EXERCISE DIRECTIONS: Pull every line holding the word "заказ" out of the data and copy it.

SUPPLIED MATERIAL:
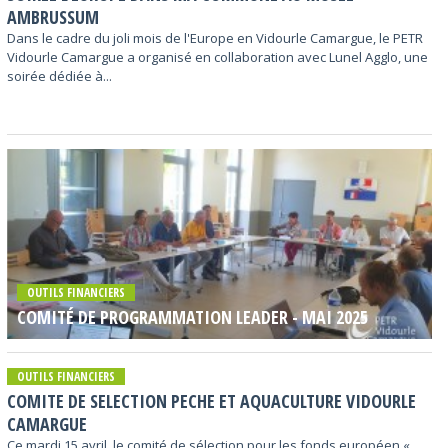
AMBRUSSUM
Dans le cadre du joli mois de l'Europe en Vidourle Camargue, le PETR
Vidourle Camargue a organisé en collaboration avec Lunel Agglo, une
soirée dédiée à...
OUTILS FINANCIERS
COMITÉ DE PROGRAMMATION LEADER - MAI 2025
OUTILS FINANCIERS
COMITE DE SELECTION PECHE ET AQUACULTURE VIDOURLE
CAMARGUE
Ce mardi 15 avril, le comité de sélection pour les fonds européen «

* * *

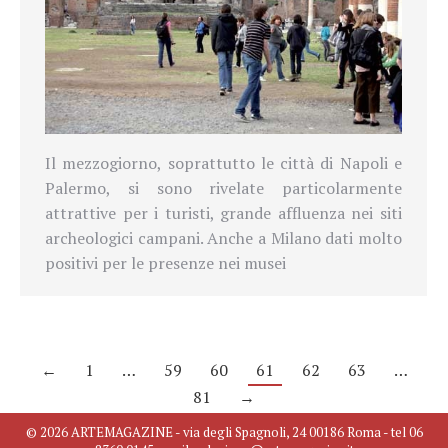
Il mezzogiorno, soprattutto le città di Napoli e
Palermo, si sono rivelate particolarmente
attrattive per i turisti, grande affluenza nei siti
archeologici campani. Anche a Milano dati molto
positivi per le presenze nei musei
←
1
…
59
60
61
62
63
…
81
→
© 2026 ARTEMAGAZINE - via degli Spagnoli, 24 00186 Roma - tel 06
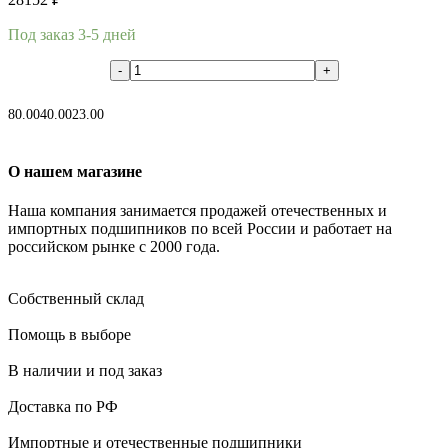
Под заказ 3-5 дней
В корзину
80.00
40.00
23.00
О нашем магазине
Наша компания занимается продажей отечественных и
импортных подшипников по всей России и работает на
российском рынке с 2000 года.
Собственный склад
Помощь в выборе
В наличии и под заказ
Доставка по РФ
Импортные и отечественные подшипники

YOUR SOLUTION:
Под заказ 3-5 дней
В наличии и под заказ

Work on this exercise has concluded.